[Saved data entries]
════════════════════

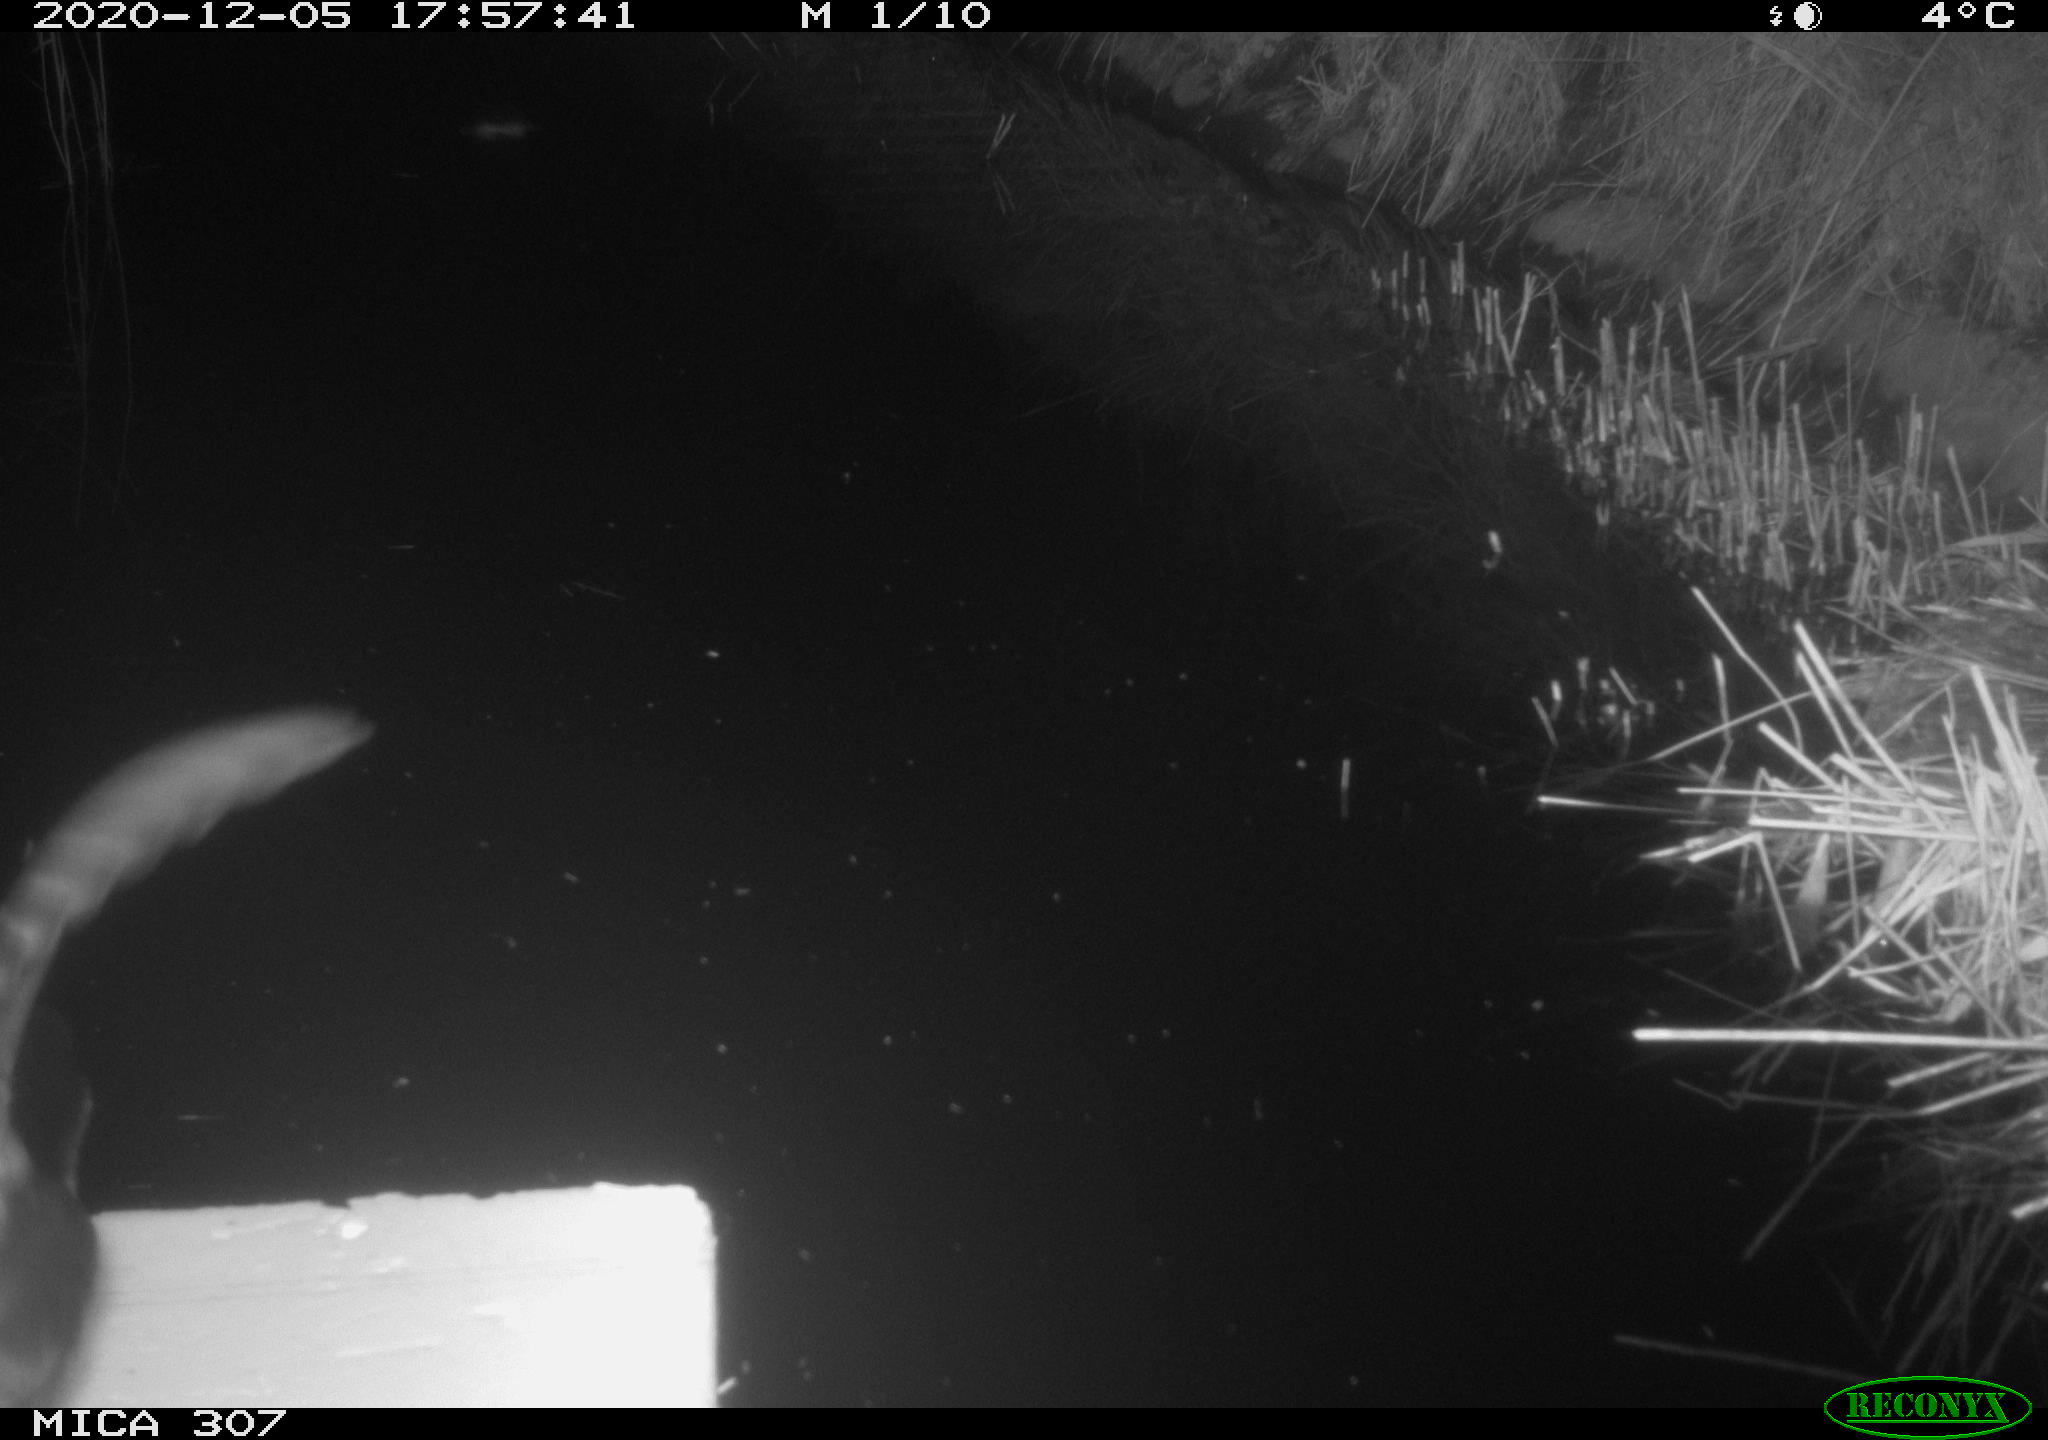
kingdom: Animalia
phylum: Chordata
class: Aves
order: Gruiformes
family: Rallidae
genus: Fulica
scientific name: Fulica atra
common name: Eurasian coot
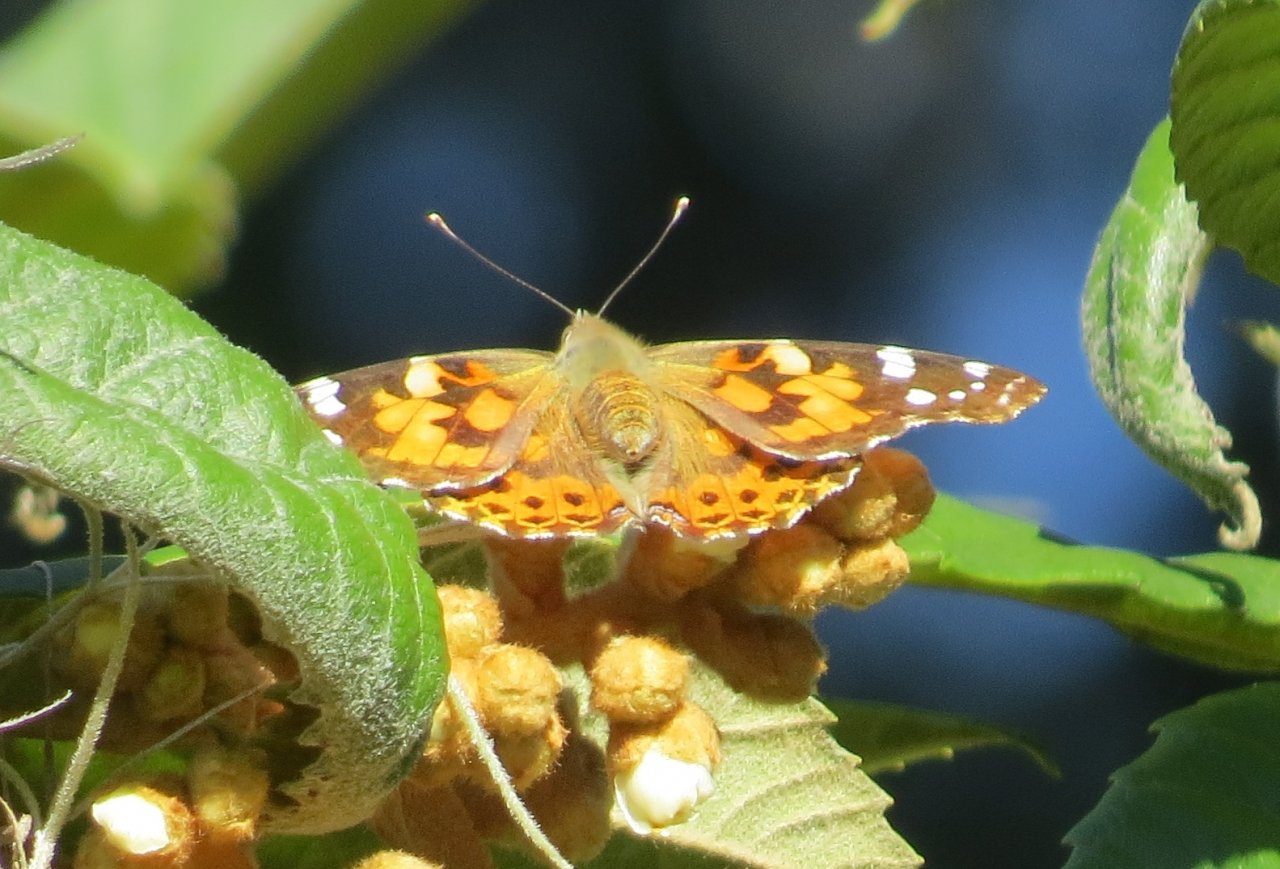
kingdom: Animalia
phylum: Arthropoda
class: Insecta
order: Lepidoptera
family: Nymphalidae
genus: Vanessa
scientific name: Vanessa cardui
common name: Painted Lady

════════════════════

### PROBLEM REQUIREMENTS:
Copy every line of the records above word for word, leaving out the pictures.

### EXERCISE ANSWER:
kingdom: Animalia
phylum: Chordata
class: Aves
order: Gruiformes
family: Rallidae
genus: Fulica
scientific name: Fulica atra
common name: Eurasian coot
kingdom: Animalia
phylum: Arthropoda
class: Insecta
order: Lepidoptera
family: Nymphalidae
genus: Vanessa
scientific name: Vanessa cardui
common name: Painted Lady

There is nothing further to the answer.